O bambino mio Divino, io ti vedo qui a
tremar.
O Dio beato o oo.
Ah quanto ti costò l’avermi amato o oo.
È arrivata anche la settimana santa
brulicante d’impegni e aspettative, di pentimenti e buoni propositi.
Le massaie operose cuociono il pane, e
chi può si avvicenda nell’unico forno del vicinato, per preparare amaretti e
biscotti. Almeno una volta all’anno avrebbero addolcito la loro tavola. Le
ragazze devote accantonano le faccende, in favore delle prove canore nella
chiesa patronale di san Giovanni Battista per il rito natalizio.
Il paese, in fermento, profuma di
lentischio, cisto e di aromi sprigionati dai forni a legna. Tutto ha sapore di
genuinità e di rinascita. Tutto cosparso di buon auspicio.
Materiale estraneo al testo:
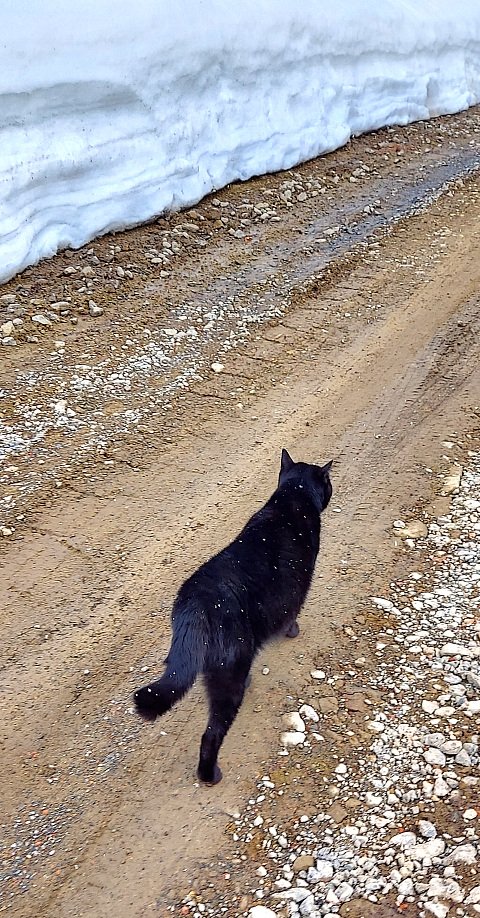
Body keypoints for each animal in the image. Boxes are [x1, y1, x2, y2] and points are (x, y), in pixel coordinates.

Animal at [133, 450, 332, 788]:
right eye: (329, 483)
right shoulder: (298, 588)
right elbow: (292, 614)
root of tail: (195, 602)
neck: (290, 500)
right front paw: (292, 631)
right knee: (211, 735)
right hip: (229, 673)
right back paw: (209, 775)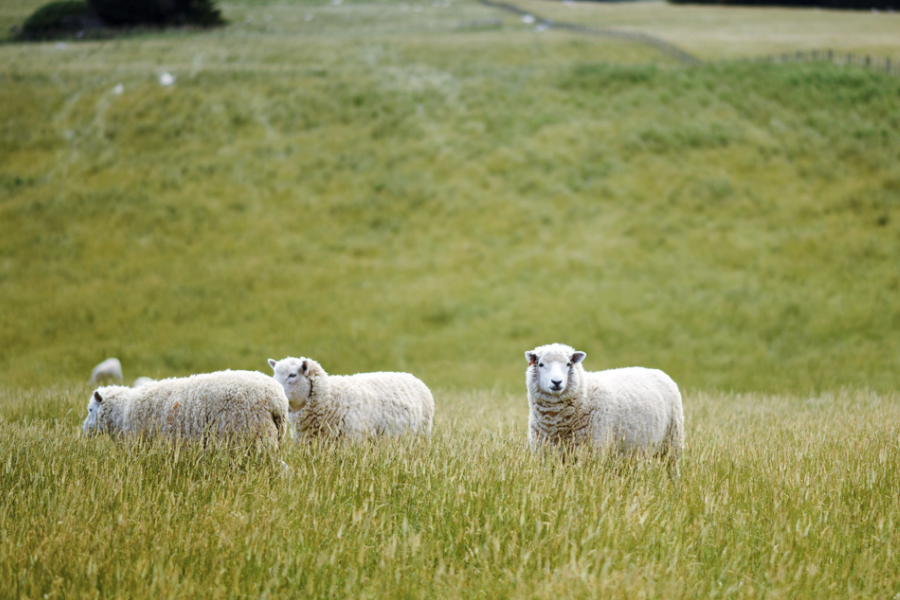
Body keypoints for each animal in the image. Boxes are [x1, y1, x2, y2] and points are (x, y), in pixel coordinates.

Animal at [520, 344, 684, 476]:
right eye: (541, 364)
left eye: (568, 364)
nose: (556, 382)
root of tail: (658, 371)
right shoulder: (546, 454)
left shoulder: (593, 452)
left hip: (672, 442)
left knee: (672, 467)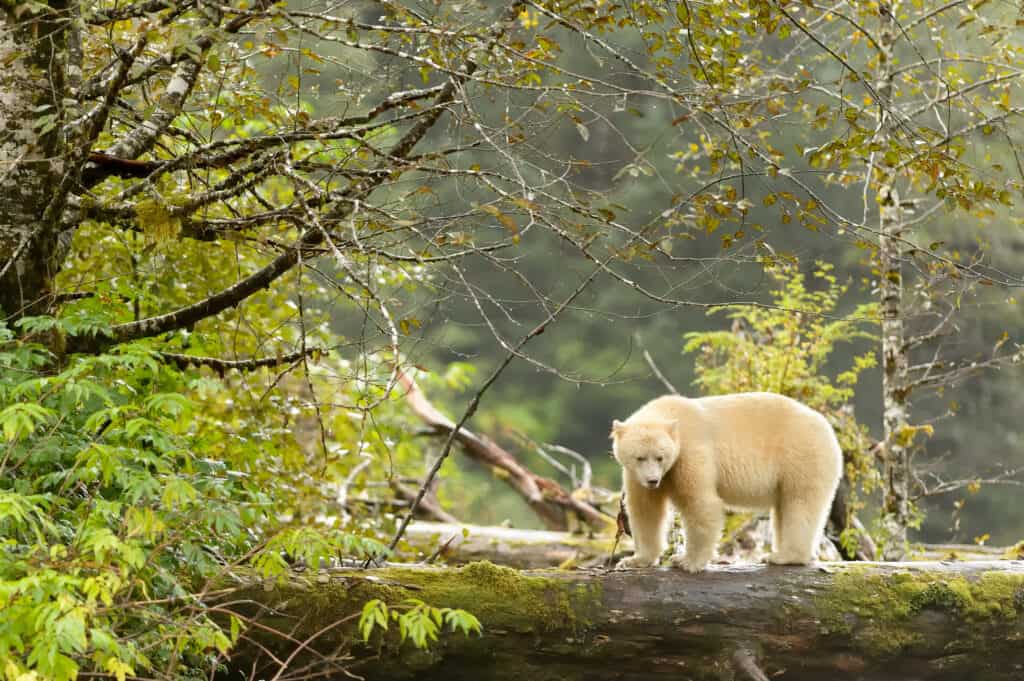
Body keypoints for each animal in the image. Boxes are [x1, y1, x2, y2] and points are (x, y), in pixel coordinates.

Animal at [611, 392, 842, 572]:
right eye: (639, 457)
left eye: (660, 457)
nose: (652, 480)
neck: (671, 413)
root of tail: (828, 429)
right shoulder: (637, 475)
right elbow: (645, 510)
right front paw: (633, 560)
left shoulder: (690, 451)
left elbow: (700, 503)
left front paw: (687, 561)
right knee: (785, 507)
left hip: (801, 455)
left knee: (800, 503)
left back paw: (784, 556)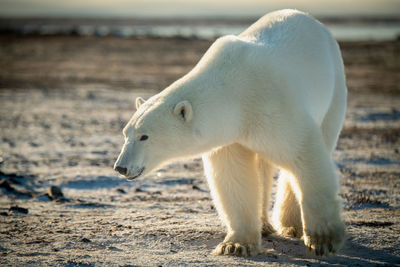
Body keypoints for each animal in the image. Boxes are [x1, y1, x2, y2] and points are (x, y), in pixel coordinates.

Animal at [114, 9, 346, 258]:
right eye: (126, 134)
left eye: (144, 136)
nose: (121, 167)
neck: (237, 94)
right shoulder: (229, 133)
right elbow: (234, 176)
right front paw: (235, 244)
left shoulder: (274, 106)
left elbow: (304, 154)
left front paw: (323, 241)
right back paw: (265, 225)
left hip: (334, 90)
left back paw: (291, 225)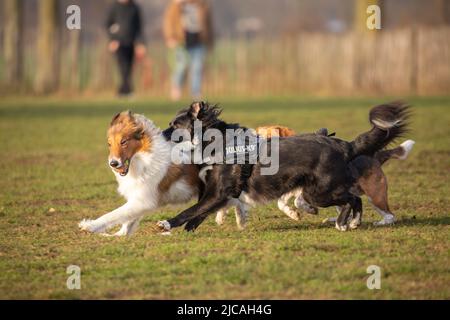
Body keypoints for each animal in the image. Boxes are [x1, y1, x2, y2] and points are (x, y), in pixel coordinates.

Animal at [159, 101, 412, 231]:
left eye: (175, 125)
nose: (159, 134)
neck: (217, 142)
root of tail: (344, 145)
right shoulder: (221, 194)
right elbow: (200, 212)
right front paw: (189, 229)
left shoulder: (219, 192)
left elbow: (192, 209)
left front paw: (167, 224)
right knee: (354, 200)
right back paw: (352, 222)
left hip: (318, 192)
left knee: (353, 198)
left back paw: (345, 222)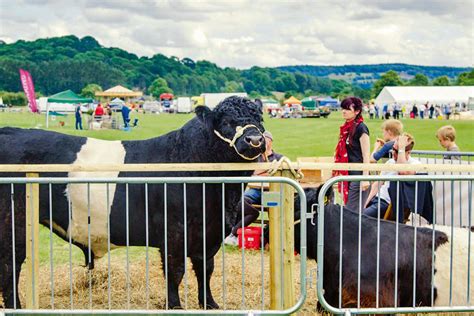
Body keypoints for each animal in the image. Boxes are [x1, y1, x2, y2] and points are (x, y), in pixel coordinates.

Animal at [0, 96, 266, 308]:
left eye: (260, 118)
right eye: (227, 121)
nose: (255, 139)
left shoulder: (209, 233)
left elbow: (205, 269)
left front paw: (210, 304)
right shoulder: (174, 231)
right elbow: (175, 270)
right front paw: (174, 306)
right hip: (14, 220)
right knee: (11, 264)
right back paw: (16, 306)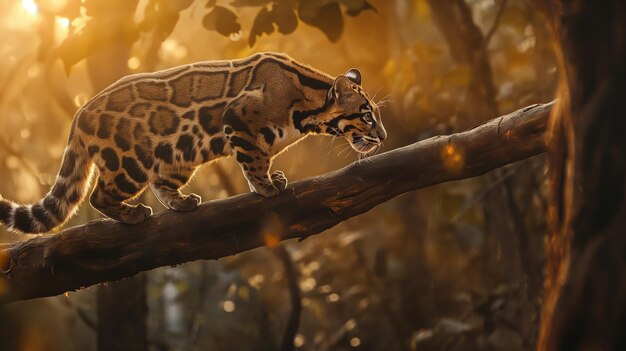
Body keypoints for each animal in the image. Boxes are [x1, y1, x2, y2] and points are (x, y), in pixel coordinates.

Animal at [0, 52, 386, 234]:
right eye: (367, 115)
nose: (383, 136)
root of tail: (78, 116)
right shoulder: (238, 117)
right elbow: (254, 160)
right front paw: (265, 187)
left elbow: (261, 158)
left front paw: (270, 179)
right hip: (130, 163)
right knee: (98, 196)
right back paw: (133, 213)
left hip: (178, 155)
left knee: (160, 182)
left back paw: (181, 202)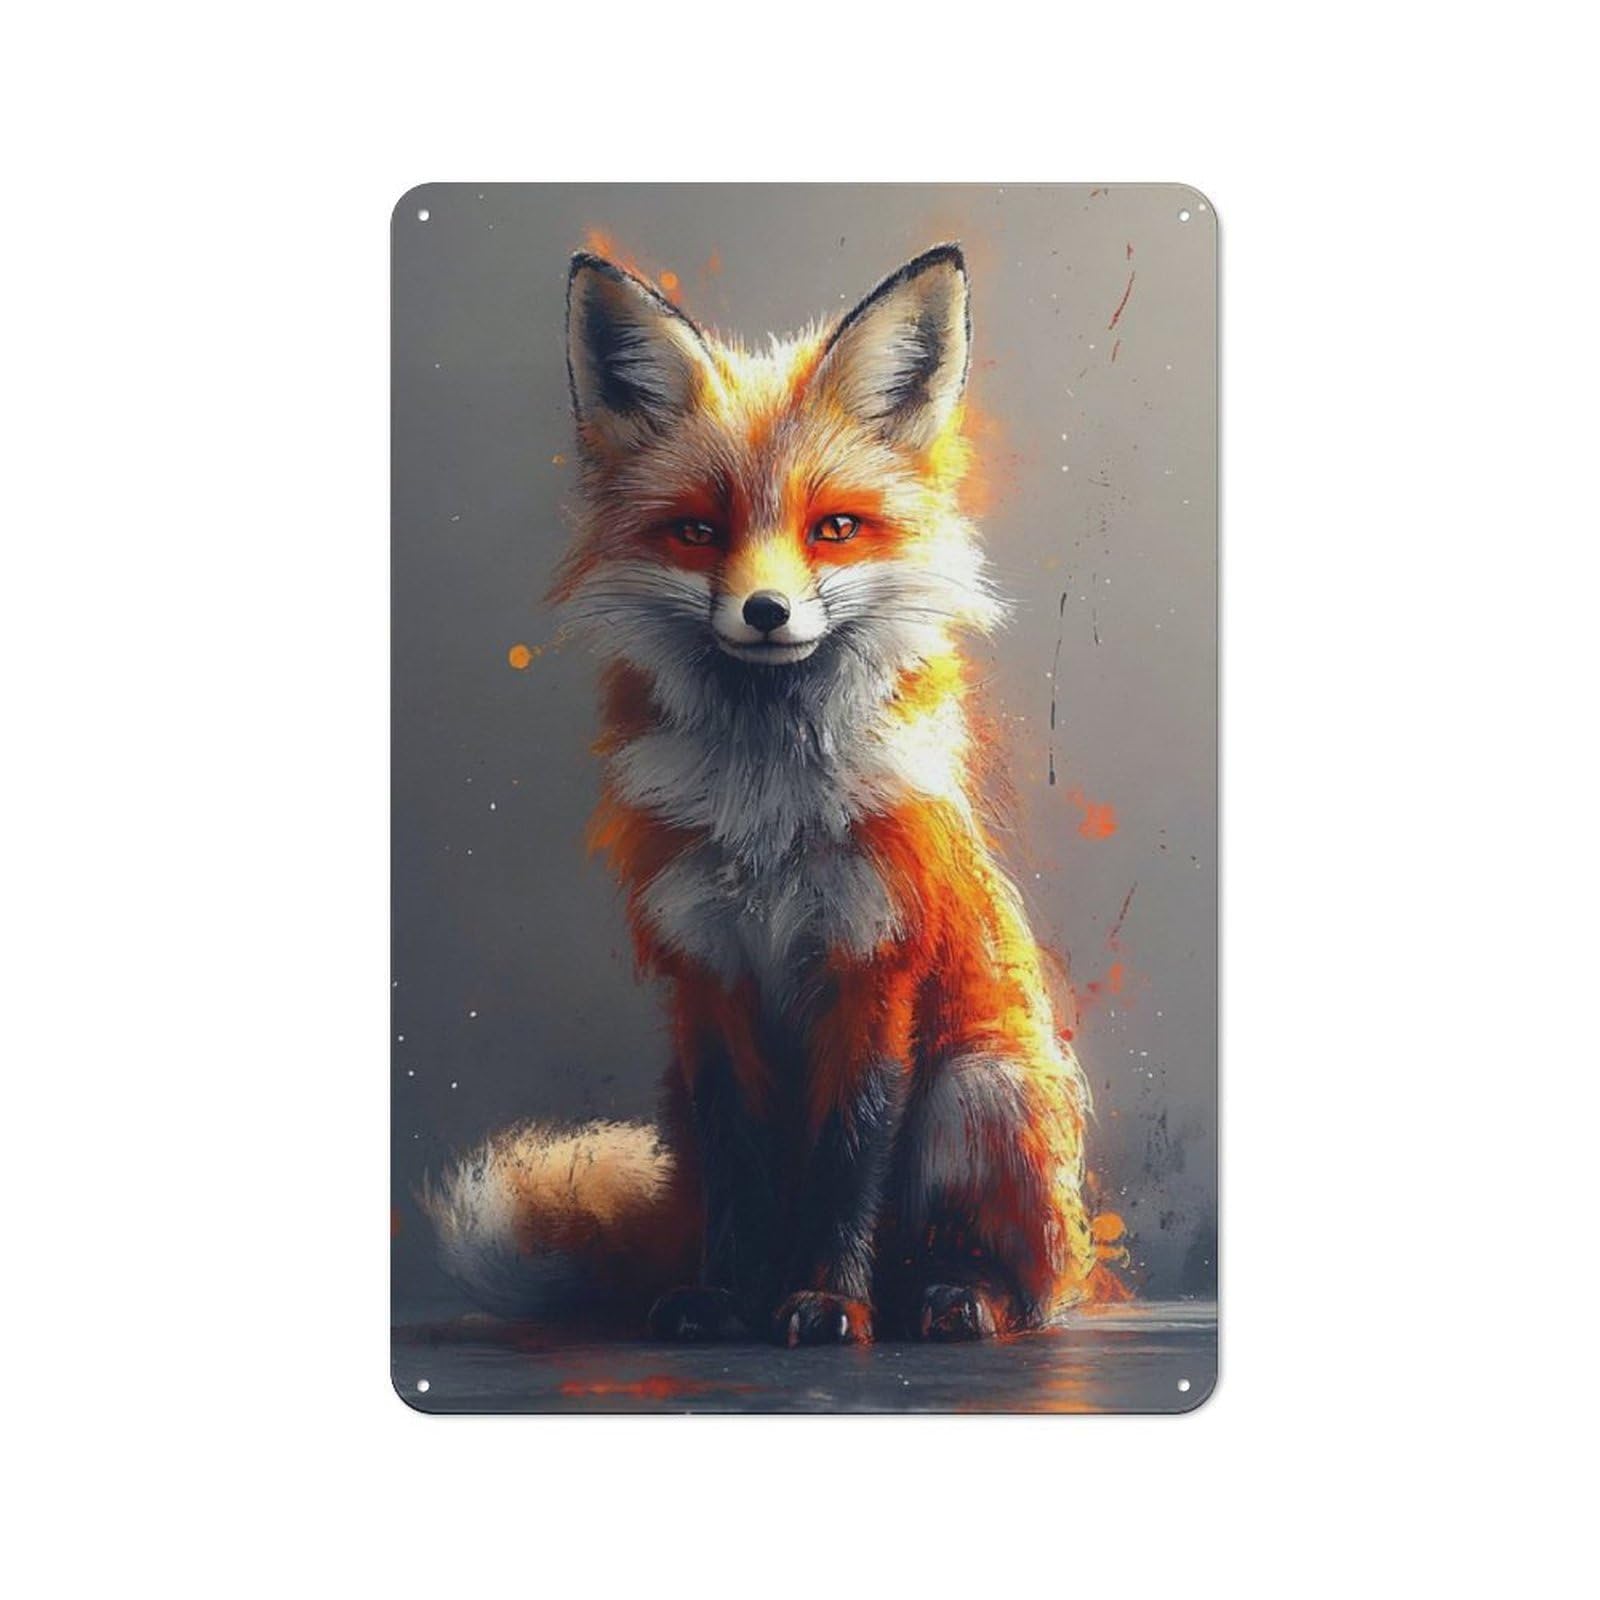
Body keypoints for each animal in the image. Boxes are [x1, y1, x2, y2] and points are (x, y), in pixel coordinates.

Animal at [423, 243, 1100, 1344]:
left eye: (834, 528)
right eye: (699, 531)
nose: (768, 610)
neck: (771, 817)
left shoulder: (875, 960)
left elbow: (847, 1160)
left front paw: (828, 1300)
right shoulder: (708, 972)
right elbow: (745, 1166)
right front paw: (727, 1299)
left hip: (979, 1091)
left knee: (1029, 1280)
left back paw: (954, 1294)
Il sabato antecedente al Natale,
Palmina, pur se lontana dall’atmosfera santa, decise che sarebbe stata festa
anche per loro. Avvisa sua madre che avrebbero pranzato tutti insieme, affinché
non restasse sola.
«Mangiamo qui da voi. A casa non ho un
tavolo abbastanza grande per tutti.»
Giuannica acconsente con un cenno del
capo anche perché non se la sente più di protestare. Un po’ perché non ha lo
spirito giusto, un po’ perché, sia che scelga di farlo o di non farlo, avrebbe
dovuto fare i conti con la propria coscienza. Senza convivio, per i suoi figli
sarebbe stato come se il Natale non fosse mai arrivato ma, allo stesso tempo,
si sarebbe sentita in colpa. Così preferisce lasciarsi guidare dalla figlia.